Three-point defense is at least as important as three-point offense.

This is the most underappreciated finding in the data. The conversation around three-pointers almost always focuses on the offensive side — how many should you shoot, who's your best shooter. But the defensive side of the equation is equally predictive of winning. A team that can suppress opponent three-point shooting has a larger competitive advantage than a team that shoots well from three itself.

6 The Tournament Paradox: 3PT Accuracy Matters Less for Underdogs

When we control for seed and look at how regular season three-point shooting predicts tournament success, a fascinating split emerges:

Seed TierAbove-Median 3P% AdvantageAbove-Median 3P% Diff Advantage
1-4 seeds+0.19 wins+0.24 wins
5-8 seeds+0.23 wins-0.01 wins
9-12 seeds-0.01 wins-0.14 wins

For top seeds (1-4), regular season three-point accuracy translates clearly into tournament success — the better shooters win about a quarter of a game more on average. But for lower seeds (9-12), three-point accuracy has zero predictive value for tournament wins. And three-point differential actually goes negative — lower seeds with the best three-point differentials actually win fewer tournament games.

The economic explanation: For favorites, three-point accuracy is a skill signal — it reflects genuine shooting talent that translates across contexts. For underdogs, regular season three-point numbers are less reliable because they were compiled against weaker competition. An 11-seed that shoots 39% from three in the Mountain West may shoot 31% against a Big Ten defense. The "three-point accuracy premium" is, for underdogs, partially an artifact of schedule strength — it evaporates when the competition level rises in March.

This connects back to our variance finding: underdogs don't win in March because they shoot threes well. They win because they shoot threes at all, creating variance that occasionally swings in their favor. Their regular season percentages don't predict which underdogs will get hot — because getting hot from three is largely random.

7 The Correlation Has Been Remarkably Stable

Has the relationship between three-point shooting and winning changed as the game has evolved?

Era3P% <> Win%3PA Share <> Win%3P% Diff <> Win%
2003-2009+0.471+0.013+0.628
2010-2016+0.444+0.001+0.634
2017-2025+0.432+0.050+0.650

Three-point accuracy's correlation with winning has been stable around +0.44 to +0.47 for two decades. Three-point volume's non-correlation has been stable around zero for the same period.

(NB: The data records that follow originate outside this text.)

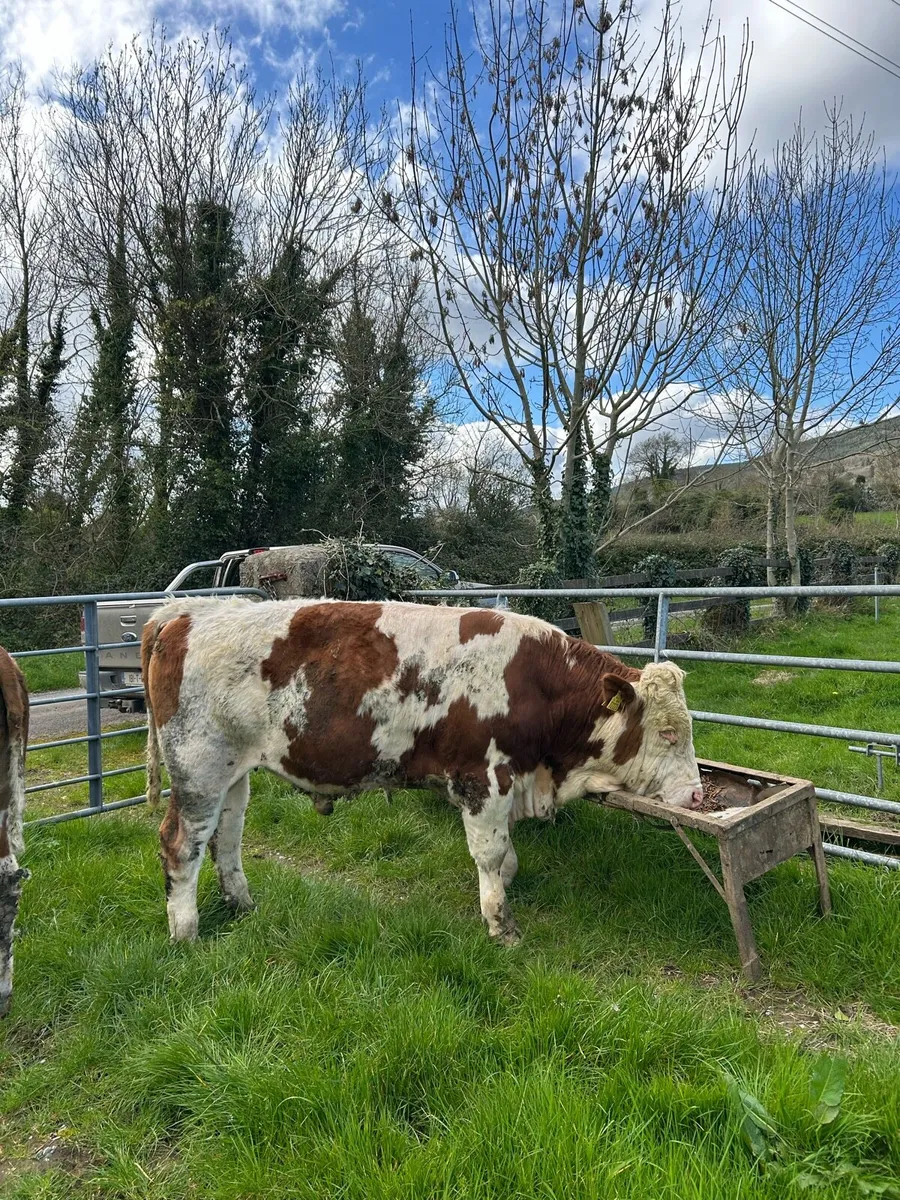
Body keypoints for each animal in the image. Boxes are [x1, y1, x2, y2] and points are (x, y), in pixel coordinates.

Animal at [142, 598, 702, 946]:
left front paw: (502, 891)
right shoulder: (482, 777)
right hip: (197, 768)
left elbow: (506, 857)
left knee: (227, 840)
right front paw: (500, 924)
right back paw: (186, 934)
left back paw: (243, 906)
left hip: (234, 775)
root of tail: (186, 612)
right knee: (181, 845)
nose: (698, 796)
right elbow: (490, 852)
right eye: (668, 733)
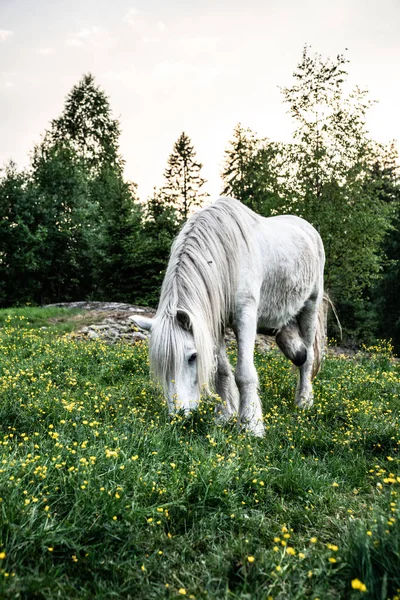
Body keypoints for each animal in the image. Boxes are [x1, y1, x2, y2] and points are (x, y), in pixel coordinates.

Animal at [134, 197, 324, 436]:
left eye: (192, 357)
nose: (179, 416)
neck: (225, 255)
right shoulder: (215, 322)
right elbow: (222, 371)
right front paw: (225, 415)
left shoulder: (245, 316)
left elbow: (244, 373)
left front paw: (252, 426)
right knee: (293, 345)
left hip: (311, 305)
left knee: (308, 358)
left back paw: (304, 402)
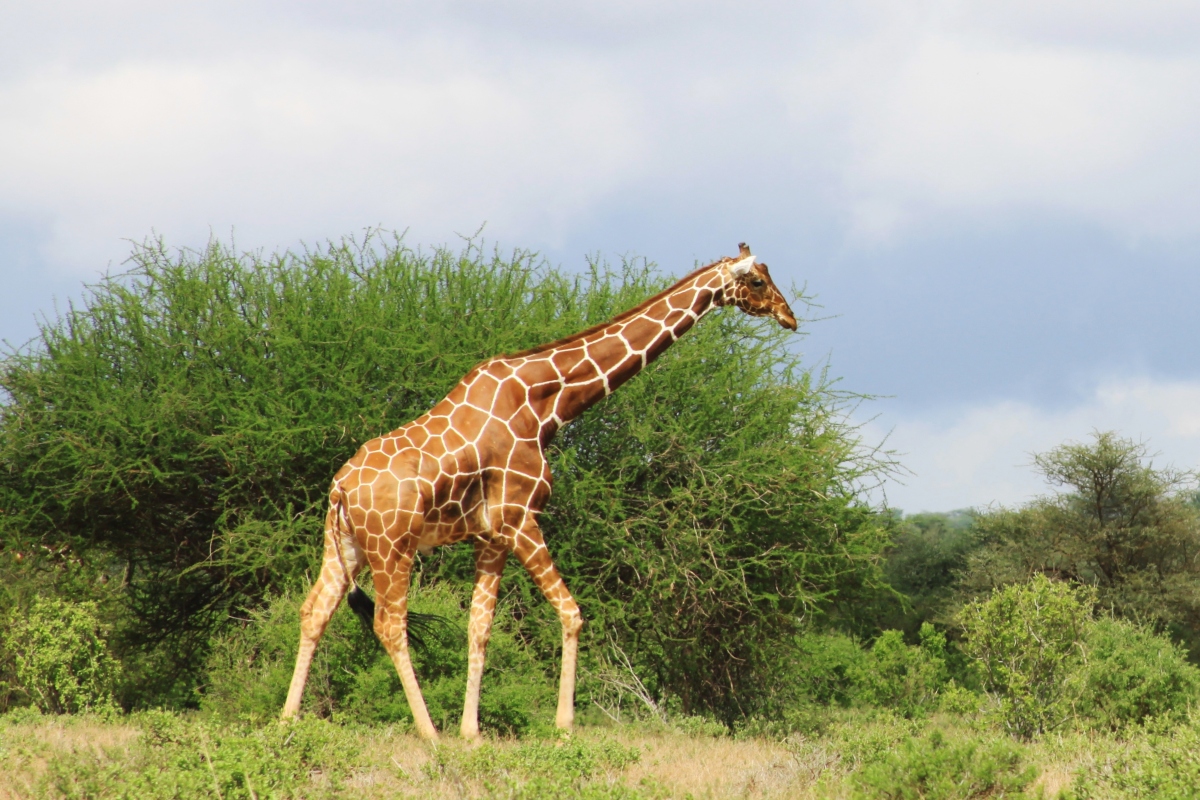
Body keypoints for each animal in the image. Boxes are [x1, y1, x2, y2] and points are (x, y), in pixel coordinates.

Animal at [283, 241, 796, 743]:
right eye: (756, 280)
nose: (789, 316)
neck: (545, 403)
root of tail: (340, 489)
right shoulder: (520, 519)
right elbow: (571, 612)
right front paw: (564, 726)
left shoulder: (491, 536)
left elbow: (479, 627)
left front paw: (472, 732)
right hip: (393, 547)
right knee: (390, 625)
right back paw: (428, 734)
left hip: (346, 546)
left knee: (314, 612)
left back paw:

The three-point revolution hasn't changed what predicts winning — it's just changed how many threes everyone shoots while the fundamental relationship holds steady.

If anything, the three-point percentage differential has gotten slightly more predictive over time (+0.628 to +0.650), suggesting that as every team shoots more threes, the ability to be better than your opponent from three has become marginally more important.

8 The Complete Picture

The three-point paradox in one sentence: The basketball world spent 20 years convincing itself to shoot more threes, but the data says the teams that win are the ones that shoot threes accurately and, perhaps more importantly, prevent their opponents from doing so — regardless of how many they take.

This maps to a recurring economics theme in our analysis: the market adopted the right general insight (threes are valuable) but implemented it with the wrong lever (volume instead of efficiency). It's like a firm that hears "innovation drives growth" and responds by filing more patents instead of filing better patents. The metric that matters was always quality, not quantity.

Data: Kaggle March Machine Learning Mania dataset. Regular season: 7,978 team-seasons (2003-2025, min 10 games per team-season). Tournament: 1,382 games with detailed box scores (2003-2024), 1,472 tournament team-seasons. Correlations are Pearson coefficients. Tournament wins = wins in the NCAA tournament field of 68 (0-6). Quintiles computed by sorting all team-season observations on the relevant metric and dividing into equal groups.